Perché il consenso alla maggioranza non è ancora crollato, nonostante il premier abbia superato ogni limite e il Popolo della libertà sia lacerato dalle divisioni? Il moltiplicarsi delle rissose correnti del Pdl fa impallidire il ricordo della peggior Dc. Quella Democrazia Cristiana evocata dallo Sciascia di Todo modo, per intenderci. E così nei giorni scorsi Libero ha cercato di scongiurare il fantasma di un Berlusconi "bollito" (il termine è del quotidiano) mentre Giuliano Ferrara ha lanciato un "avviso ai naviganti" per ricondurre bruscamente alla ragione i riottosi. Le sempre più affannate e affannose esibizioni del premier rendono chiarissimo il suo obiettivo, incompatibile con un Paese civile –umiliare la magistratura e renderla subalterna al potere politico- e diventano al tempo stesso dei clamorosi autogoal. Si pensi solo all´ultima (per ora) menzogna sul caso Ruby: «L´ho pagata perché non si prostituisse»: come se fosse del tutto normale per i presidenti del consiglio frequentare fanciulle con simili vocazioni.

* **Dati di partenza**:
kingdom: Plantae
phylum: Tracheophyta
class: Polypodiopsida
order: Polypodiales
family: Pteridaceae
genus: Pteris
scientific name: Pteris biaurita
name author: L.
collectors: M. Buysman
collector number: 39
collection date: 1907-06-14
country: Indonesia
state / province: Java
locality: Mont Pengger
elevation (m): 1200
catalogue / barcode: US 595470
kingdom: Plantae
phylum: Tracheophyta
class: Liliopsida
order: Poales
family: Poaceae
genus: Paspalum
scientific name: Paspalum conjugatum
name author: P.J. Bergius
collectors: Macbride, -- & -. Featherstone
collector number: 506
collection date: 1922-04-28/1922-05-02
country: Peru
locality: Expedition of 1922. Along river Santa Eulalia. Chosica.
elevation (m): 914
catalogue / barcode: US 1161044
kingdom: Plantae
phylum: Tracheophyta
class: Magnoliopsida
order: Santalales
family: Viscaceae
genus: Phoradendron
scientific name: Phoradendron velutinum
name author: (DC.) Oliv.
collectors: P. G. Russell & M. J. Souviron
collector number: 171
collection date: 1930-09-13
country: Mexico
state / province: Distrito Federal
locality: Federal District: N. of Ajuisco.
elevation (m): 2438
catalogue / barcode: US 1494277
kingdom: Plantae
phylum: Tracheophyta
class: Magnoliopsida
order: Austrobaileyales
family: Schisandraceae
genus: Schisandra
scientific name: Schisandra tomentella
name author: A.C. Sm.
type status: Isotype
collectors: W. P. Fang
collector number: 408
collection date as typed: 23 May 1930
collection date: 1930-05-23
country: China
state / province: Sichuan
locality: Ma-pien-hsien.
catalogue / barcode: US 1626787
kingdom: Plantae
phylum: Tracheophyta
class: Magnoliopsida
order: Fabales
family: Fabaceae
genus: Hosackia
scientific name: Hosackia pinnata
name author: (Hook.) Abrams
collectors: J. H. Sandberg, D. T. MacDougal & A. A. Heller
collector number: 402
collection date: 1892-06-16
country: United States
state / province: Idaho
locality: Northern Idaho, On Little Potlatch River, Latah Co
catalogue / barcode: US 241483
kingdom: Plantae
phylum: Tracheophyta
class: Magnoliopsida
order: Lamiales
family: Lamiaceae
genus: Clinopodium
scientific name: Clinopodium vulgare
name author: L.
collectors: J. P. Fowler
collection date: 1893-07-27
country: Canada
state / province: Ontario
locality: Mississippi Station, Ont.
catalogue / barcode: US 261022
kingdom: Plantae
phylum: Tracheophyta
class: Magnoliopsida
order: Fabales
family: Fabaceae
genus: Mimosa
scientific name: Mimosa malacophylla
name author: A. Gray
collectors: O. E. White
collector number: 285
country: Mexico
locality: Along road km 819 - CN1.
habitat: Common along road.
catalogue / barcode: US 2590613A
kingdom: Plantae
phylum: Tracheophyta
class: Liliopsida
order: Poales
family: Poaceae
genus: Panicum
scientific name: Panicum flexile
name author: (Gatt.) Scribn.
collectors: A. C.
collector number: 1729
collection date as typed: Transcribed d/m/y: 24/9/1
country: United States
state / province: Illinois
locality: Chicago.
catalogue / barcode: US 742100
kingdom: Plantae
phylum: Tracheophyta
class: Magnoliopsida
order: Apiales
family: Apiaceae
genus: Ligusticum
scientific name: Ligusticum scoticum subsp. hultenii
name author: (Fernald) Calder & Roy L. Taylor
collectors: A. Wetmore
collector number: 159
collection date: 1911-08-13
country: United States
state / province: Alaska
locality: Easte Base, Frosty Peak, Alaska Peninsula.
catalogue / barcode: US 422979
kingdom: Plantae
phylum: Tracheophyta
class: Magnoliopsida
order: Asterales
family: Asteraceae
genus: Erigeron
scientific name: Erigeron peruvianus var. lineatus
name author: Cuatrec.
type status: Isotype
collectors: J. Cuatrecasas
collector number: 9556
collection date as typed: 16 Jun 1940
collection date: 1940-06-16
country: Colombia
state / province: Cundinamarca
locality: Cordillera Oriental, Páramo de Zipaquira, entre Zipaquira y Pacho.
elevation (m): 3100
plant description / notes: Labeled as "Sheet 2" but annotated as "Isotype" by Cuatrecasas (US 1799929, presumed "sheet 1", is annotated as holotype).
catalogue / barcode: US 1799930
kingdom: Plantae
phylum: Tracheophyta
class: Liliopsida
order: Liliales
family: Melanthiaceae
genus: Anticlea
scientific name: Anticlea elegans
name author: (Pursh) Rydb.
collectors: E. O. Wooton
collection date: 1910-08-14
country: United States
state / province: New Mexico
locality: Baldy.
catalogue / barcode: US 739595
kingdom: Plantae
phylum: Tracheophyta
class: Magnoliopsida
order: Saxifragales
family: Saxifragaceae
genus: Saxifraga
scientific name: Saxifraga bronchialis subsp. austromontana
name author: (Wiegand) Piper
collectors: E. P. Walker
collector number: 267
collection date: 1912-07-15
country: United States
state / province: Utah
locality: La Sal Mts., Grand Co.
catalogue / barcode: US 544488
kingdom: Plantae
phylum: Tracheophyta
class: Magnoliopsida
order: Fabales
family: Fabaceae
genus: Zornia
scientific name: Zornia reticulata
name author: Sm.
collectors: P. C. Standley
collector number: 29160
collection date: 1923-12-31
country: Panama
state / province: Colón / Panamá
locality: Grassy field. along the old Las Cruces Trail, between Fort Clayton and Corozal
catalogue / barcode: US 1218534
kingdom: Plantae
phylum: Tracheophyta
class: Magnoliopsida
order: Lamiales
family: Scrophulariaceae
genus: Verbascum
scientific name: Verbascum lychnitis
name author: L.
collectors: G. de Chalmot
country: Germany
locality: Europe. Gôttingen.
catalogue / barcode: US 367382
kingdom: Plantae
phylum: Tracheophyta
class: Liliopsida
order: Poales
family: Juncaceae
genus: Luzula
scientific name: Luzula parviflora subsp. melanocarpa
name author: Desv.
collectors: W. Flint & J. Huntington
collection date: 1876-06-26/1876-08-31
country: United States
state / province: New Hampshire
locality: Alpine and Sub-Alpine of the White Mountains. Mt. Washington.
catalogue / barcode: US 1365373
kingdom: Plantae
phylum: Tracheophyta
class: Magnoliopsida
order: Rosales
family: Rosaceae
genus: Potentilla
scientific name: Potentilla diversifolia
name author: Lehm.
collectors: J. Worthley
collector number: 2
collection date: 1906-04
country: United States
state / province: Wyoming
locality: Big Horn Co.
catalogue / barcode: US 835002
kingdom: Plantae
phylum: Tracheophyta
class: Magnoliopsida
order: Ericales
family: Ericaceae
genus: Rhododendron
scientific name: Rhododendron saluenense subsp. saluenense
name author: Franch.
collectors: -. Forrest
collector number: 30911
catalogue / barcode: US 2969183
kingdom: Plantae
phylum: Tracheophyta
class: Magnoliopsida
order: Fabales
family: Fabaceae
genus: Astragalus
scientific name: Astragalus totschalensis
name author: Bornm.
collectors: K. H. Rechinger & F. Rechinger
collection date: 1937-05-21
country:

* **Consegna A**: Parti dalla riga dei record che contiene "collectors: J. Cuatrecasas" e fermati dopo quella che contiene "locality: Cordillera Oriental, Páramo". Converti queste righe in una lista JSON di stringhe, una per riga, senza righe vuote.
* **Consegna B**: Prosegui l'estratto sul consenso alla maggioranza di governo, riprendendo subito dopo la sua ultima frase.

* **Risposta A**:
[
  "collectors: J. Cuatrecasas",
  "collector number: 9556",
  "collection date as typed: 16 Jun 1940",
  "collection date: 1940-06-16",
  "country: Colombia",
  "state / province: Cundinamarca",
  "locality: Cordillera Oriental, Páramo de Zipaquira, entre Zipaquira y Pacho."
]

* **Risposta B**:
Perché, allora, quella parte del Paese che ancora sostiene il premier non mostra visibili e sostanziose crepe, trangugia escort e Stracquadanio, il rientro di Scajola e l´evocata uscita dall´Europa, le barzellette più squallide e la paralisi dell´attività parlamentare, sacrificata per intero ai guai giudiziari del leader? Senza misurarsi con questo nodo sarà difficile iniziare a invertire una deriva. Sarà difficile anche impedire il diffondersi di ripiegamenti e di pessimistiche rinunce, di rinnovate forme di scetticismo e di conformistiche chiusure nel "particulare".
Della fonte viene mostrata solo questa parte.